Decide whether each statement agrees with the passage on Sarah Stein below: (a) Sarah Stein was born in San Francisco. (b) Sarah Stein kept working as an artist after studying with Matisse. (c) Michael Stein sold many of the paintings to a Danish collector. Answer yes or no for each, quoting the deciding words of the passage.

Provided passage
◆ ◆ ◆ ◆
As Gertrude Stein took on the patronage of Pablo Picasso, the friend and artistic rival of Matisse, Sarah Stein was almost exclusively committed to the works of Matisse.
“His life offered an almost religious experience to Sarah,” Nonnenberg said.
But Sarah Stein was not always a socialite of Paris. She was born in San Francisco in 1870, later moving with husband, Michael Stein, to Paris in 1903.
There she found herself in a social circle with some of the most acclaimed modern artists of the 20th century. But her heart always remained with Matisse, so she hosted salons in which she articulated her infatuation to her guests.
“She would expound on Matisse,” said Nonnenberg, “Guests were expected to remain silent.”
Sarah Stein, vivacious and determined, returned to San Francisco for a short time after the 1906 earthquake, taking with her small art pieces by Matisse, which shocked California. Her experiences were detailed in letters to her sister-in-law.
“Since the news of my arrival with unusual art,” Sarah Stein said in a letter, “I have been a very popular lady.”
Though Sarah attempted to become an artist, after studying intensely with Matisse she felt she did not have the talent. Instead, she became a Christian Science practitioner, or healer.
“Now that’s quite a leap isn’t it,” Nonnenberg laughed.
During the beginning of World War I, many pieces of Sarah and Michael Stein's collection were taken by the Germans, devastating her. After retrieving the pieces, Michael Stein felt the pieces had lost value, so he sold many of the paintings to a Danish collector. As the threat of a Hitler run country became more and more of a danger, the Steins returned to California with their grandson, Daniel, in the 1930s, leaving Matisse behind.
“I feel as if the best of my audience left with you,” Matisse wrote in a letter to Sarah Stein.
They settled in a house on Kingsley Street in Palo Alto, less than a 10-minute drive from the council chambers where the presentation was held. While living on Kingsley, the Woman with a Hat was the centerpiece of her home, which she enjoyed showing to Stanford students who wanted a tour. Sadly, after her husband died, Sarah Stein’s ailing health could not uphold the remains of her beautiful collection or the gambling problems of her grandson.
◆ ◆ ◆ ◆
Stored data
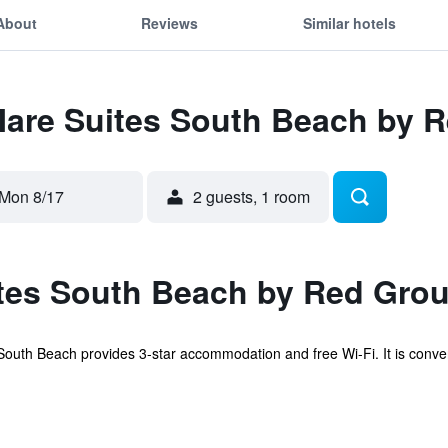
About
Reviews
Similar hotels
 Mare Suites South Beach by 
Mon 8/17
2 guests, 1 room
tes South Beach by Red Grou
uth Beach provides 3-star accommodation and free Wi-Fi. It is convenie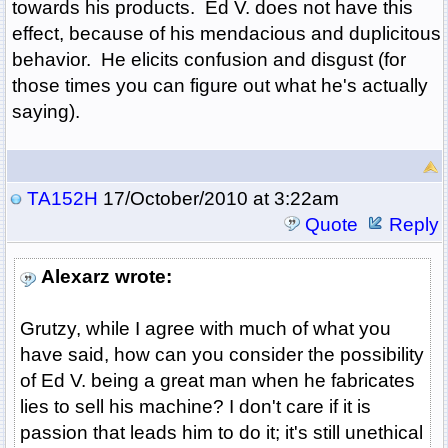
towards his products. Ed V. does not have this
effect, because of his mendacious and duplicitous
behavior. He elicits confusion and disgust (for
those times you can figure out what he's actually
saying).
TA152H
17/October/2010 at 3:22am
Quote
Reply
Alexarz wrote:
Grutzy, while I agree with much of what you
have said, how can you consider the possibility
of Ed V. being a great man when he fabricates
lies to sell his machine? I don't care if it is
passion that leads him to do it; it's still unethical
◆ ◆ ◆ ◆
Solution for this exercise
(a) Yes: "She was born in San Francisco in 1870"
(b) No: "after studying intensely with Matisse she felt she did not have the talent"
(c) Yes: "he sold many of the paintings to a Danish collector"